All’intervento del governo si sono aggiunti la guerra in Ucraina, la crisi energetica e l’inflazione. E, soprattutto, la pandemia è tornata a mordere la Cina, la cui strategia zero-Covid a suon di lockdown non ha certo portato benefici all’economia. In pochi giorni, il comparto tech cinese ha bruciato 100 miliardi di capitalizzazione. Ce ne è abbastanza per andare knock out.

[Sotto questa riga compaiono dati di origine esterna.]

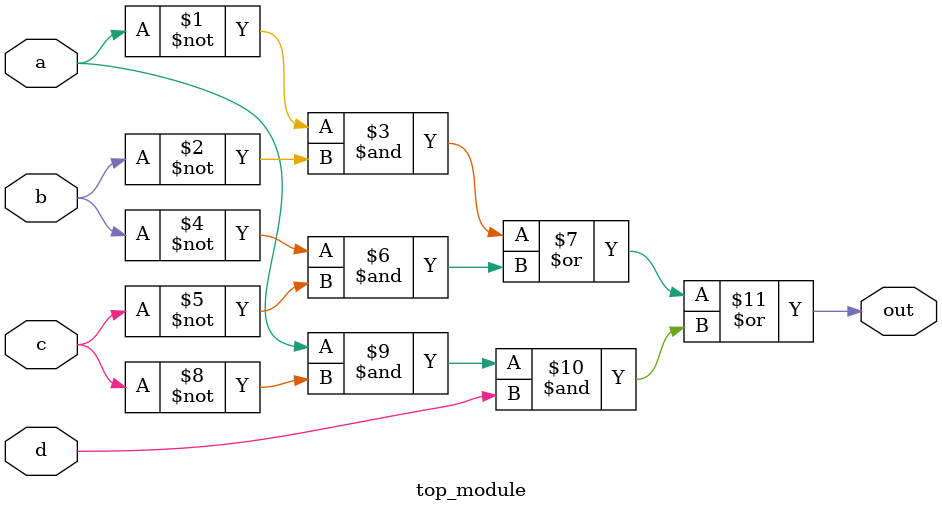
<source format=v>
module top_module(
    input a,
    input b,
    input c,
    input d,
    output out
);
    assign out = (~a&~b) | (~b&~c) | (a&~c&d);
endmodule

</source>
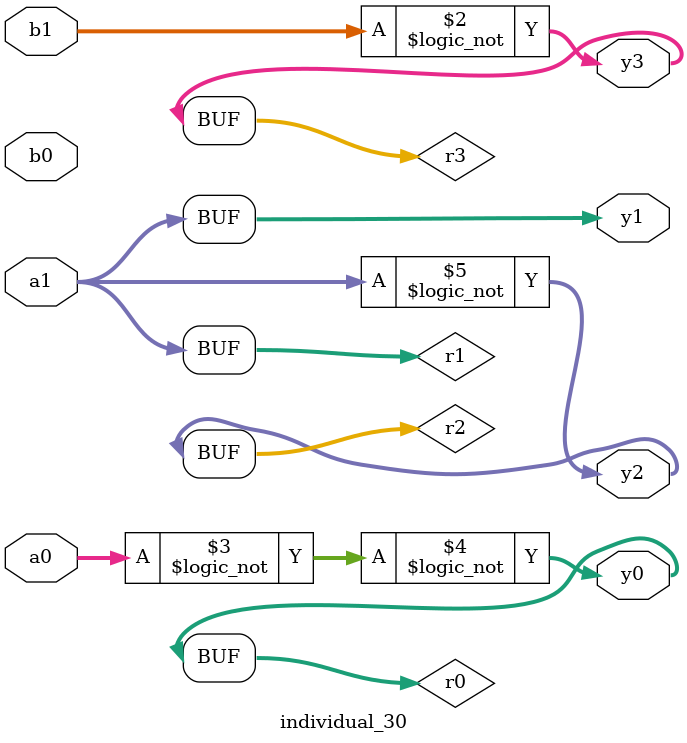
<source format=sv>
module individual_30(input logic [15:0] a1, input logic [15:0] a0, input logic [15:0] b1, input logic [15:0] b0, output logic [15:0] y3, output logic [15:0] y2, output logic [15:0] y1, output logic [15:0] y0);
logic [15:0] r0, r1, r2, r3; 
 always@(*) begin 
	 r0 = a0; r1 = a1; r2 = b0; r3 = b1; 
 	 r3 = ! b1 ;
 	 r2 = ! r0 ;
 	 r0 = ! r2 ;
 	 r2 = ! a1 ;
 	 y3 = r3; y2 = r2; y1 = r1; y0 = r0; 
end
endmodule
</source>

Le aziende in questione stanno andando molto bene nell’ultimo periodo nei listini, ma per Zapponini questo sarebbe solo conseguenza di una politica di stimolo monetario. Le fondamenta sarebbero state minate dall’“interventismo” di Pechino; ora il governo cinese si trova di fronte a fare marcia indietro vista la congiuntura pessima nei mercati o continuare sulla via più severa, con il rischio però di far crollare delle aziende protagoniste della crescita economica e della prosperità comune di cui il Partito si fa gran vanto.